#### [DIRECTIONS]
Copy the data below in full, exactly as it appears.

#### [DATASET EXTRACT]
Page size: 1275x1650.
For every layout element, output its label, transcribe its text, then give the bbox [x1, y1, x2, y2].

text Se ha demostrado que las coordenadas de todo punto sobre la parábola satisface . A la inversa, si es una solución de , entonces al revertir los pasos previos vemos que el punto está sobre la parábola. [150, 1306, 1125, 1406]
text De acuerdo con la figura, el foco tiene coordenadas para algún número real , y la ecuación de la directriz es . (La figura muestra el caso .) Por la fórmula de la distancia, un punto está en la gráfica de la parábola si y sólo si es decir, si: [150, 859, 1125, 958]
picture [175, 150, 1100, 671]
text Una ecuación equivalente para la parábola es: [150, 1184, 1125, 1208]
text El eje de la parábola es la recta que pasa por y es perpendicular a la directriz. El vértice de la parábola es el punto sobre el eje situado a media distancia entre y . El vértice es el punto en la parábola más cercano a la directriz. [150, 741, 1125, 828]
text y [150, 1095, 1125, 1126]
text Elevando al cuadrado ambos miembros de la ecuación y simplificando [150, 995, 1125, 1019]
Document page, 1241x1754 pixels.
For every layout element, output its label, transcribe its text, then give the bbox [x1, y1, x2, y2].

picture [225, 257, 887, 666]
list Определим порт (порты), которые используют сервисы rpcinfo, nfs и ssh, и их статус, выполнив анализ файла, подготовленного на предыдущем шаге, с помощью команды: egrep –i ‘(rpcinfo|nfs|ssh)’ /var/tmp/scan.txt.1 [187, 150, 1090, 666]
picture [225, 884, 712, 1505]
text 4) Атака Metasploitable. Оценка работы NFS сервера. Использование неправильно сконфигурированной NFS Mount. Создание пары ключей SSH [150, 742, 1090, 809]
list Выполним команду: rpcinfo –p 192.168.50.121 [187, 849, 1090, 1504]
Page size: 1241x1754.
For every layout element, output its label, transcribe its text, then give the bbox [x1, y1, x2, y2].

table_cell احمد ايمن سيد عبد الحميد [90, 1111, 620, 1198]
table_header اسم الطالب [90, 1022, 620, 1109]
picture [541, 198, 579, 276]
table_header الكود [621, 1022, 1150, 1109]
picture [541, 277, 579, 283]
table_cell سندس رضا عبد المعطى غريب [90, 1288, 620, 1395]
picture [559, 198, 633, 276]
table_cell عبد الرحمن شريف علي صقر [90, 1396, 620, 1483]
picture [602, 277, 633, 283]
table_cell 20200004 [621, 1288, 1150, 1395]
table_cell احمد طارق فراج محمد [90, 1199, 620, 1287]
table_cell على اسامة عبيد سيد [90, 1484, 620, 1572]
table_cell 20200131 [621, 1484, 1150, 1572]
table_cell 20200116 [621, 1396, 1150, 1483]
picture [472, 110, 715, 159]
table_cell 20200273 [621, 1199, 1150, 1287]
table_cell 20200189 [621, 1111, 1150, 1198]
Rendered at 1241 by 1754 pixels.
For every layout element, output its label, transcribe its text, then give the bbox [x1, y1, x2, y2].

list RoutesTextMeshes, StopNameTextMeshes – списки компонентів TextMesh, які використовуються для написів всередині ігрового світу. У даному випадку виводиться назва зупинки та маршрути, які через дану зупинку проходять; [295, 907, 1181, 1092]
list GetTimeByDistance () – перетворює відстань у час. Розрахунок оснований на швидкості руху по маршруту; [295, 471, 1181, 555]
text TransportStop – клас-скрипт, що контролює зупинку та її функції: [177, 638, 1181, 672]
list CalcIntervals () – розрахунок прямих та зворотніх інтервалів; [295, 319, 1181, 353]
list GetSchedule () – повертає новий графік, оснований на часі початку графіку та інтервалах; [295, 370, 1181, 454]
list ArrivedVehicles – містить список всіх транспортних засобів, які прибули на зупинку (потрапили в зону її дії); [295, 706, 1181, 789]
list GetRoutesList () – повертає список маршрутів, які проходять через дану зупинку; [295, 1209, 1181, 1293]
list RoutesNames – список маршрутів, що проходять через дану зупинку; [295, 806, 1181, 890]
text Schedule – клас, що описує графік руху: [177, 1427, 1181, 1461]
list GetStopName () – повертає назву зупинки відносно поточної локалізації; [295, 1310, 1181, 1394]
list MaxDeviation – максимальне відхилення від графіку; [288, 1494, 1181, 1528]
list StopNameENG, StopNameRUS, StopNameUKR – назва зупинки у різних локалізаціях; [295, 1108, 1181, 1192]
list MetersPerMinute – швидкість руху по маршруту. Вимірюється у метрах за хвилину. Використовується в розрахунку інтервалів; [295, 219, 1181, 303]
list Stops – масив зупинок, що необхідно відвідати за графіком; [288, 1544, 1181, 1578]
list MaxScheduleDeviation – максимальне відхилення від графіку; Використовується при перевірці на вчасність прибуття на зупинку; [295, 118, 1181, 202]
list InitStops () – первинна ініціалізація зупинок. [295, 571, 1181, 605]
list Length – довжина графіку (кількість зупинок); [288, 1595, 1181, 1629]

#### [ANSWER SPACE]
Page size: 1275x1650.
For every layout element, output its label, transcribe its text, then give the bbox [x1, y1, x2, y2].

text Se ha demostrado que las coordenadas de todo punto sobre la parábola satisface . A la inversa, si es una solución de , entonces al revertir los pasos previos vemos que el punto está sobre la parábola. [150, 1306, 1125, 1406]
text De acuerdo con la figura, el foco tiene coordenadas para algún número real , y la ecuación de la directriz es . (La figura muestra el caso .) Por la fórmula de la distancia, un punto está en la gráfica de la parábola si y sólo si es decir, si: [150, 859, 1125, 958]
picture [175, 150, 1100, 671]
text Una ecuación equivalente para la parábola es: [150, 1184, 1125, 1208]
text El eje de la parábola es la recta que pasa por y es perpendicular a la directriz. El vértice de la parábola es el punto sobre el eje situado a media distancia entre y . El vértice es el punto en la parábola más cercano a la directriz. [150, 741, 1125, 828]
text y [150, 1095, 1125, 1126]
text Elevando al cuadrado ambos miembros de la ecuación y simplificando [150, 995, 1125, 1019]
Document page, 1241x1754 pixels.
For every layout element, output its label, transcribe its text, then give the bbox [x1, y1, x2, y2].

picture [225, 257, 887, 666]
list Определим порт (порты), которые используют сервисы rpcinfo, nfs и ssh, и их статус, выполнив анализ файла, подготовленного на предыдущем шаге, с помощью команды: egrep –i ‘(rpcinfo|nfs|ssh)’ /var/tmp/scan.txt.1 [187, 150, 1090, 666]
picture [225, 884, 712, 1505]
text 4) Атака Metasploitable. Оценка работы NFS сервера. Использование неправильно сконфигурированной NFS Mount. Создание пары ключей SSH [150, 742, 1090, 809]
list Выполним команду: rpcinfo –p 192.168.50.121 [187, 849, 1090, 1504]
Page size: 1241x1754.
For every layout element, output its label, transcribe its text, then give the bbox [x1, y1, x2, y2].

table_cell احمد ايمن سيد عبد الحميد [90, 1111, 620, 1198]
table_header اسم الطالب [90, 1022, 620, 1109]
picture [541, 198, 579, 276]
table_header الكود [621, 1022, 1150, 1109]
picture [541, 277, 579, 283]
table_cell سندس رضا عبد المعطى غريب [90, 1288, 620, 1395]
picture [559, 198, 633, 276]
table_cell عبد الرحمن شريف علي صقر [90, 1396, 620, 1483]
picture [602, 277, 633, 283]
table_cell 20200004 [621, 1288, 1150, 1395]
table_cell احمد طارق فراج محمد [90, 1199, 620, 1287]
table_cell على اسامة عبيد سيد [90, 1484, 620, 1572]
table_cell 20200131 [621, 1484, 1150, 1572]
table_cell 20200116 [621, 1396, 1150, 1483]
picture [472, 110, 715, 159]
table_cell 20200273 [621, 1199, 1150, 1287]
table_cell 20200189 [621, 1111, 1150, 1198]
Rendered at 1241 by 1754 pixels.
For every layout element, output its label, transcribe its text, then give the bbox [x1, y1, x2, y2].

list RoutesTextMeshes, StopNameTextMeshes – списки компонентів TextMesh, які використовуються для написів всередині ігрового світу. У даному випадку виводиться назва зупинки та маршрути, які через дану зупинку проходять; [295, 907, 1181, 1092]
list GetTimeByDistance () – перетворює відстань у час. Розрахунок оснований на швидкості руху по маршруту; [295, 471, 1181, 555]
text TransportStop – клас-скрипт, що контролює зупинку та її функції: [177, 638, 1181, 672]
list CalcIntervals () – розрахунок прямих та зворотніх інтервалів; [295, 319, 1181, 353]
list GetSchedule () – повертає новий графік, оснований на часі початку графіку та інтервалах; [295, 370, 1181, 454]
list ArrivedVehicles – містить список всіх транспортних засобів, які прибули на зупинку (потрапили в зону її дії); [295, 706, 1181, 789]
list GetRoutesList () – повертає список маршрутів, які проходять через дану зупинку; [295, 1209, 1181, 1293]
list RoutesNames – список маршрутів, що проходять через дану зупинку; [295, 806, 1181, 890]
text Schedule – клас, що описує графік руху: [177, 1427, 1181, 1461]
list GetStopName () – повертає назву зупинки відносно поточної локалізації; [295, 1310, 1181, 1394]
list MaxDeviation – максимальне відхилення від графіку; [288, 1494, 1181, 1528]
list StopNameENG, StopNameRUS, StopNameUKR – назва зупинки у різних локалізаціях; [295, 1108, 1181, 1192]
list MetersPerMinute – швидкість руху по маршруту. Вимірюється у метрах за хвилину. Використовується в розрахунку інтервалів; [295, 219, 1181, 303]
list Stops – масив зупинок, що необхідно відвідати за графіком; [288, 1544, 1181, 1578]
list MaxScheduleDeviation – максимальне відхилення від графіку; Використовується при перевірці на вчасність прибуття на зупинку; [295, 118, 1181, 202]
list InitStops () – первинна ініціалізація зупинок. [295, 571, 1181, 605]
list Length – довжина графіку (кількість зупинок); [288, 1595, 1181, 1629]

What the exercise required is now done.